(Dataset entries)
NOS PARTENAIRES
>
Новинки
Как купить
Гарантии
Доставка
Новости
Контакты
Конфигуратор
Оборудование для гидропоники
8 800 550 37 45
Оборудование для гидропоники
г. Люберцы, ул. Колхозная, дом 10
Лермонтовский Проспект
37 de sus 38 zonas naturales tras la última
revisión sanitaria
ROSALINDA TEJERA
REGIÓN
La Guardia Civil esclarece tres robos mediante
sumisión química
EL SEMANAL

==

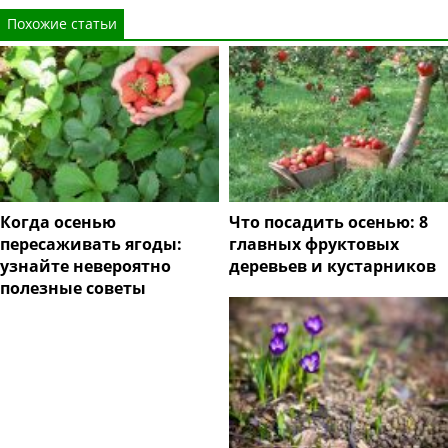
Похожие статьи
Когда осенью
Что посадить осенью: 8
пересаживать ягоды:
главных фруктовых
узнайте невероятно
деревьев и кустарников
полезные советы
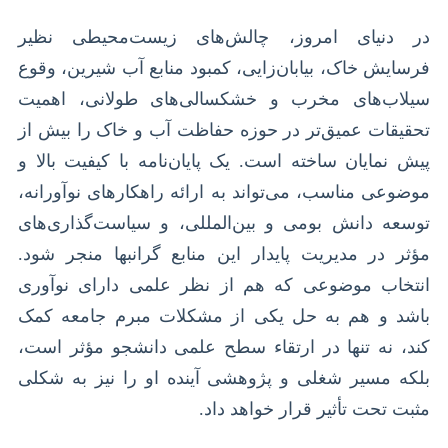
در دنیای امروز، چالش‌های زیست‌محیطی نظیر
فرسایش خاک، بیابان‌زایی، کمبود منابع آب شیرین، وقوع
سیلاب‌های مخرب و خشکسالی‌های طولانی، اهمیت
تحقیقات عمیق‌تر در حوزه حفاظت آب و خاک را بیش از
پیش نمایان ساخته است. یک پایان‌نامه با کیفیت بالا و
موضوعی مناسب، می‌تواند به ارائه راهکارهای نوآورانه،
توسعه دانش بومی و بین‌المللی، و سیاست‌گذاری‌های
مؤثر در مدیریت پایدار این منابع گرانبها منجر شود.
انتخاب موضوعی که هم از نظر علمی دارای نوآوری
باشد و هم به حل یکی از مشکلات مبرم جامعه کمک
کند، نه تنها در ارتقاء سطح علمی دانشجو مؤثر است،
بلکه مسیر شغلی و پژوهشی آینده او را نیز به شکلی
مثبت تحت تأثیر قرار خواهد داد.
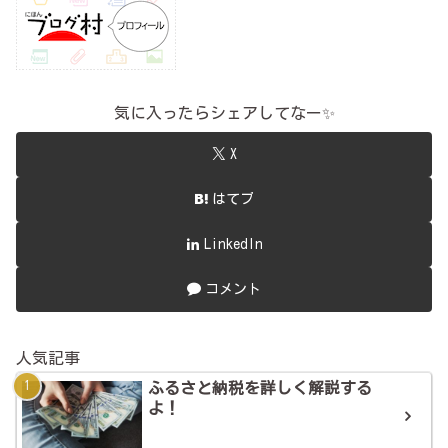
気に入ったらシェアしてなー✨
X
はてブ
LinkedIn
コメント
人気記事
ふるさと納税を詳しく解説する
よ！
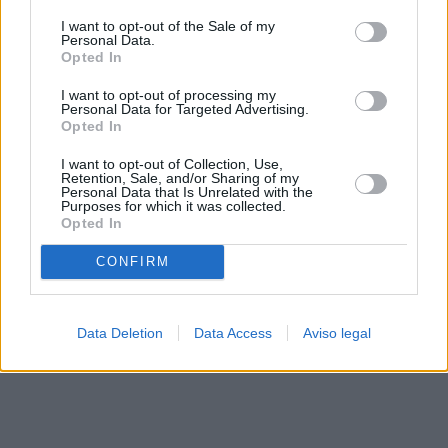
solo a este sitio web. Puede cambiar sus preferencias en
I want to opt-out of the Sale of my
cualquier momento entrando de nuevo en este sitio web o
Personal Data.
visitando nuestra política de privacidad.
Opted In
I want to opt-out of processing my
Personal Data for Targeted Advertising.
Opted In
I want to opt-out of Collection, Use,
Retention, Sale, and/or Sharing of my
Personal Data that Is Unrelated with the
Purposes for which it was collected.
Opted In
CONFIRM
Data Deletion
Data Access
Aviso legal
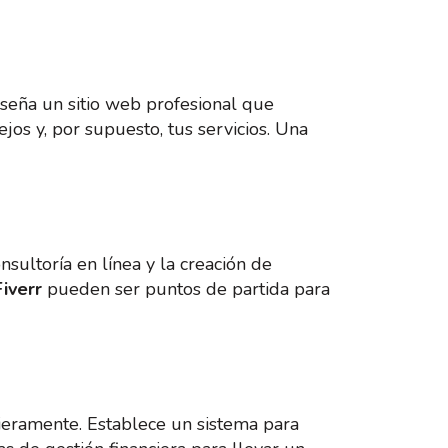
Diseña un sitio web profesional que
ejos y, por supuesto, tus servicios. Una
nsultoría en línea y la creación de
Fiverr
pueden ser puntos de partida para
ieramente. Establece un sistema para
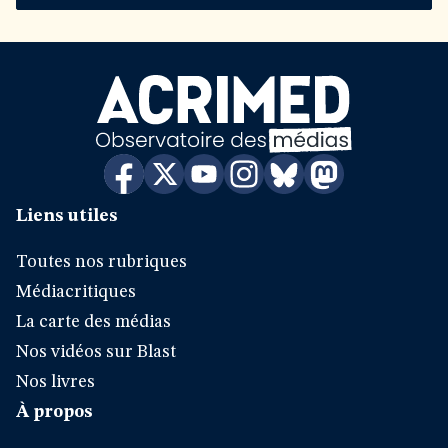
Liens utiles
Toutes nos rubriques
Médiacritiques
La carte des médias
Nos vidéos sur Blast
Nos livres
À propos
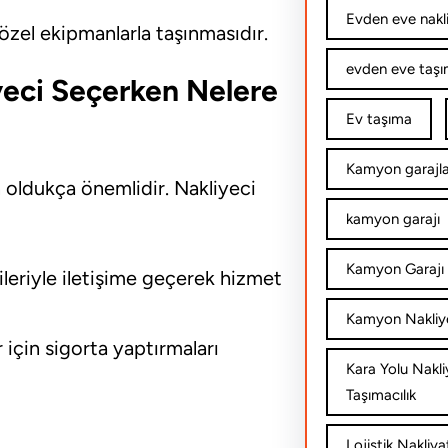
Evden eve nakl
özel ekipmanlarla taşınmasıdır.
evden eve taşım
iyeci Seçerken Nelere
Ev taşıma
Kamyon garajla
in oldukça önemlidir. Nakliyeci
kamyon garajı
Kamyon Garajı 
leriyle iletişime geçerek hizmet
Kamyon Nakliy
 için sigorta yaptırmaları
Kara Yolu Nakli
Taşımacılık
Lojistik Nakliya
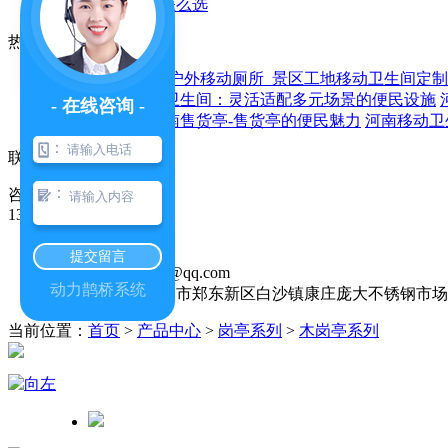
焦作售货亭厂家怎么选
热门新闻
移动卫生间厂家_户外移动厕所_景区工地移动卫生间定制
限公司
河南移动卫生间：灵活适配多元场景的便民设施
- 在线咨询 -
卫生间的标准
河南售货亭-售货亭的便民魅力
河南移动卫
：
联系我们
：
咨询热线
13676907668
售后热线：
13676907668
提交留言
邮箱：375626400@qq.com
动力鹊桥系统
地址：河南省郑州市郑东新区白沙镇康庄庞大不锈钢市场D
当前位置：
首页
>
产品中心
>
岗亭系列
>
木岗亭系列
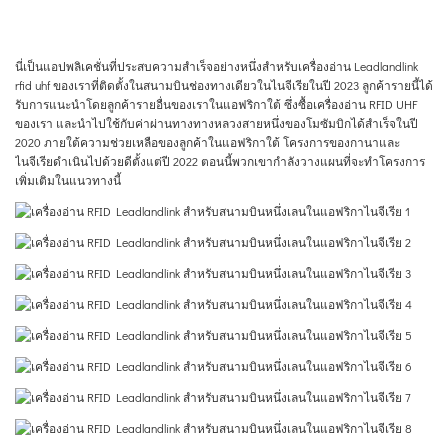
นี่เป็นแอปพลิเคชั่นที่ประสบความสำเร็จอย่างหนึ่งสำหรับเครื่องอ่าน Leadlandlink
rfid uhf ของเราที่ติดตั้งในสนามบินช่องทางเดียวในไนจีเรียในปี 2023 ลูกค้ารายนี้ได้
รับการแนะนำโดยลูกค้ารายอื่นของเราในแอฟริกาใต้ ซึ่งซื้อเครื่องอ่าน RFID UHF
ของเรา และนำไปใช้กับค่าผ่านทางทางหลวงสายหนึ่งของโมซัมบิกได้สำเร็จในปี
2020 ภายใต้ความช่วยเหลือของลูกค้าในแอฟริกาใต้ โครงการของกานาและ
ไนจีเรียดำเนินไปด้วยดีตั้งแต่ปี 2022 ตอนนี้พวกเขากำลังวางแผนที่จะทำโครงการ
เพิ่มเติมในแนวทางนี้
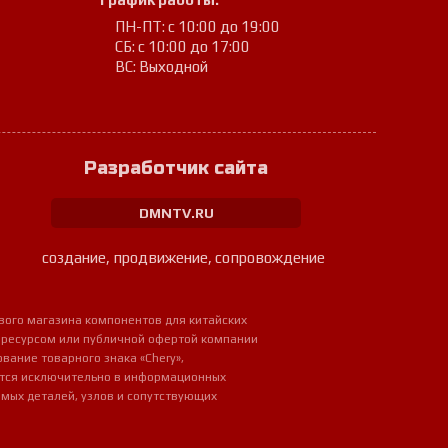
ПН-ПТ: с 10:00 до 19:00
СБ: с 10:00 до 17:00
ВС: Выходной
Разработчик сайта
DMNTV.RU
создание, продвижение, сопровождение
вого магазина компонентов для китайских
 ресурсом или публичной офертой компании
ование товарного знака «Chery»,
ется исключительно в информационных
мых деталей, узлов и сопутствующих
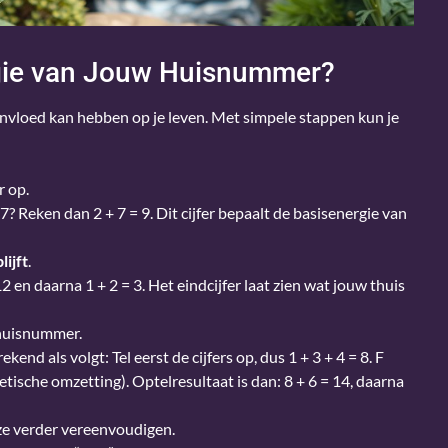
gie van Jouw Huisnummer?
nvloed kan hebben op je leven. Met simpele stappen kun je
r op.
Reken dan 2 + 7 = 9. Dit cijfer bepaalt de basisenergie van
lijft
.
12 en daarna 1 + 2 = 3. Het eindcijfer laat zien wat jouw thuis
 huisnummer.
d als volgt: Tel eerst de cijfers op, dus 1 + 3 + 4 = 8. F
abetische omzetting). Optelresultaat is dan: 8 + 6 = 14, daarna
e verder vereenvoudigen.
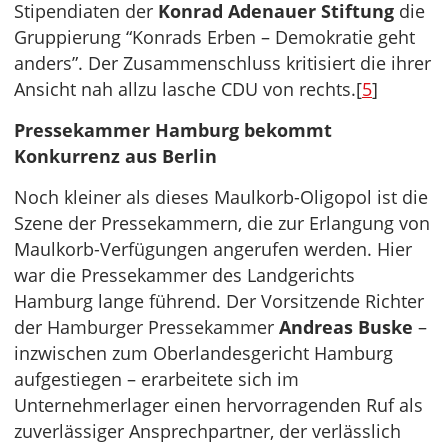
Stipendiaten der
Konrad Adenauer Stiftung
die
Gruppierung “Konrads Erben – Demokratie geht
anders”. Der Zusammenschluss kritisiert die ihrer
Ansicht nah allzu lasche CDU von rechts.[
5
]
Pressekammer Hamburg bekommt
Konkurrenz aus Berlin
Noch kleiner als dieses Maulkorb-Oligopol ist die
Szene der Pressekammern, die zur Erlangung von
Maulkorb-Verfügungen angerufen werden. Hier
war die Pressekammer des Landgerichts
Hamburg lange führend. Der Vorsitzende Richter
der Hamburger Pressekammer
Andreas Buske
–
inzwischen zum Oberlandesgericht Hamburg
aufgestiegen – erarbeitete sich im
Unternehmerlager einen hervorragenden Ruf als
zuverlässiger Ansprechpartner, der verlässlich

--

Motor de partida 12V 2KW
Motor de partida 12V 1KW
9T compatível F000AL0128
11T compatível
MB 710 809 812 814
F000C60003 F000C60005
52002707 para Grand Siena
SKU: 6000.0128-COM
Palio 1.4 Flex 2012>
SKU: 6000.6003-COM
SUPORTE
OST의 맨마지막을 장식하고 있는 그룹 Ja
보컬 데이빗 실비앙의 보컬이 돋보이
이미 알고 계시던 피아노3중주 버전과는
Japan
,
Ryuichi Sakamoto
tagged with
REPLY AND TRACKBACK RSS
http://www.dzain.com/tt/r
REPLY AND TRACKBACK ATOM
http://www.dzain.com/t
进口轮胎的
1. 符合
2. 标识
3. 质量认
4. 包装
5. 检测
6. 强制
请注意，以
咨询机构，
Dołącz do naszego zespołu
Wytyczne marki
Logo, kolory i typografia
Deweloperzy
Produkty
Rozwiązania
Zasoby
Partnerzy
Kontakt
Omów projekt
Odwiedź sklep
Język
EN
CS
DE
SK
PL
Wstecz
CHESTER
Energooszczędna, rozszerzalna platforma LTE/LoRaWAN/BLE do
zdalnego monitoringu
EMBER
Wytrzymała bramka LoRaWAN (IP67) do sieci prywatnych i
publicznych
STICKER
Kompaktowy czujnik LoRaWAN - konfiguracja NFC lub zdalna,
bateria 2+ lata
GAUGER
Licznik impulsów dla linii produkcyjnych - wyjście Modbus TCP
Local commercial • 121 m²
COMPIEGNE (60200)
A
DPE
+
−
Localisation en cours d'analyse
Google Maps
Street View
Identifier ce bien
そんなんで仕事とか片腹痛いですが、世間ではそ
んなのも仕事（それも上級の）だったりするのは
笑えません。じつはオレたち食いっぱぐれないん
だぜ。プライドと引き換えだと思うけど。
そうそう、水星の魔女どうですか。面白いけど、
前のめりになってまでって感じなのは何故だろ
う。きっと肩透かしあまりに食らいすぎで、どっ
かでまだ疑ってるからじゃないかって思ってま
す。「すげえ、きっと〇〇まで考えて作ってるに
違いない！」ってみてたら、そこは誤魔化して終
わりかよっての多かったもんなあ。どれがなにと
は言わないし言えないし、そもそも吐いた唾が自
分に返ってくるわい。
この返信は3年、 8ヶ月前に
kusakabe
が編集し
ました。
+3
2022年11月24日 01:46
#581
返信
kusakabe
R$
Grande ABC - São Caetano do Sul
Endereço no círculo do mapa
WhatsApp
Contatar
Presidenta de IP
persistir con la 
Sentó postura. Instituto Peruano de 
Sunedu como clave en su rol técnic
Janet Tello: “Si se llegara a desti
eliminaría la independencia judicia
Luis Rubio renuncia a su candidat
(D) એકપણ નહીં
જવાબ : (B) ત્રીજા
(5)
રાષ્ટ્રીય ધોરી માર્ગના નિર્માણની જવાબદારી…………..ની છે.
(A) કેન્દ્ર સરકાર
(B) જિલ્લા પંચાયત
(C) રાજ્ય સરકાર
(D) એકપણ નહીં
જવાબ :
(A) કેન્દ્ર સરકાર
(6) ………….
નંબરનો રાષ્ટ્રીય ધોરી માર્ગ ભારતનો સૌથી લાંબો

**WORK ITEM**
From the records above, transcribe without alteration every line from the one with "bateria 2+ lata" to the one with "かでまだ疑ってるからじゃないかって思ってま", inclusive.

**WRITTEN ANSWER**
bateria 2+ lata
GAUGER
Licznik impulsów dla linii produkcyjnych - wyjście Modbus TCP
Local commercial • 121 m²
COMPIEGNE (60200)
A
DPE
+
−
Localisation en cours d'analyse
Google Maps
Street View
Identifier ce bien
そんなんで仕事とか片腹痛いですが、世間ではそ
んなのも仕事（それも上級の）だったりするのは
笑えません。じつはオレたち食いっぱぐれないん
だぜ。プライドと引き換えだと思うけど。
そうそう、水星の魔女どうですか。面白いけど、
前のめりになってまでって感じなのは何故だろ
う。きっと肩透かしあまりに食らいすぎで、どっ
かでまだ疑ってるからじゃないかって思ってま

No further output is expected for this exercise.